TASK REQUIREMENTS:
[1] Sum up the piece on debate rules in two sentences.
[2] Please reproduce the piece on debate rules word for word, everything from "Demand that the" down to "endorse the referee.".
╭─ SOURCE
Demand that the participants tell the truth, the whole truth and nothing but the truth, under the penalty of perjury. Of course, this would shorten the length of a scheduled 90- or 60-minute debate to about 30 seconds. But at least we might have some actual information to go on instead of the usual array of lies, spin and invective.
Give the moderator a high-powered squirt gun filled with bright-red liquid, say, Hawaiian Punch. The National Rifle Association might not really prefer either candidate, but it would endorse the referee.
There would be three circumstances under which the moderator could blast away. First, when one of them exceeds his-her time limit by more than five seconds. When time's up, wrap it up.
Or, when they turn so rude, snarky and slime each other so badly that their behavior goes totally grade-school playground, and all dignity and decorum are lost.
╰─
╭─ STORED ROWS
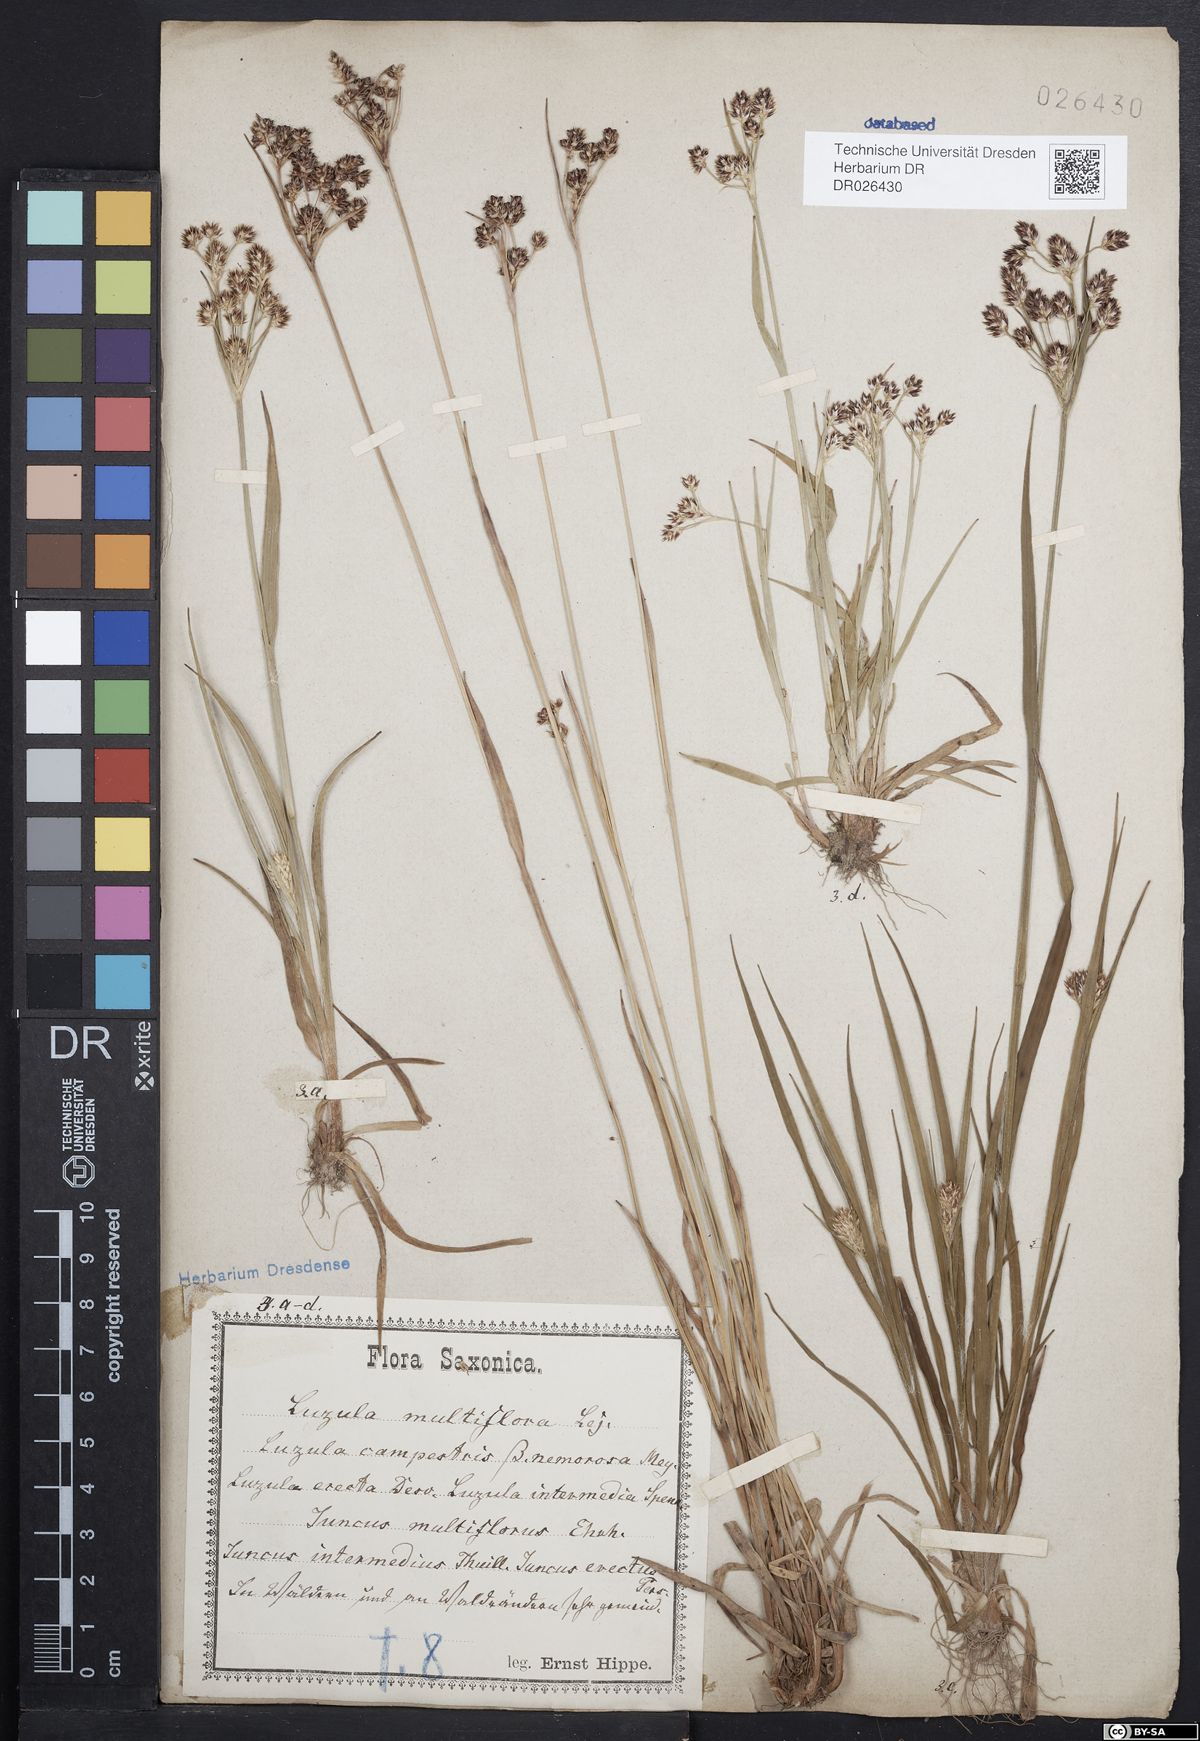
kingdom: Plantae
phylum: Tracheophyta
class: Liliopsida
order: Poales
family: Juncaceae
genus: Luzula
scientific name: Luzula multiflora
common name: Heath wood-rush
╰─
OUTPUTS:
[1] The piece proposes making debate participants tell the whole truth under penalty of perjury, which it says would shrink a 90- or 60-minute debate to about 30 seconds but would at least offer actual information instead of lies, spin and invective. It also suggests giving the moderator a high-powered squirt gun filled with bright-red liquid, to be fired when a candidate runs more than five seconds past the time limit or when the candidates grow so rude that all dignity and decorum are lost.

[2]
Demand that the participants tell the truth, the whole truth and nothing but the truth, under the penalty of perjury. Of course, this would shorten the length of a scheduled 90- or 60-minute debate to about 30 seconds. But at least we might have some actual information to go on instead of the usual array of lies, spin and invective.
Give the moderator a high-powered squirt gun filled with bright-red liquid, say, Hawaiian Punch. The National Rifle Association might not really prefer either candidate, but it would endorse the referee.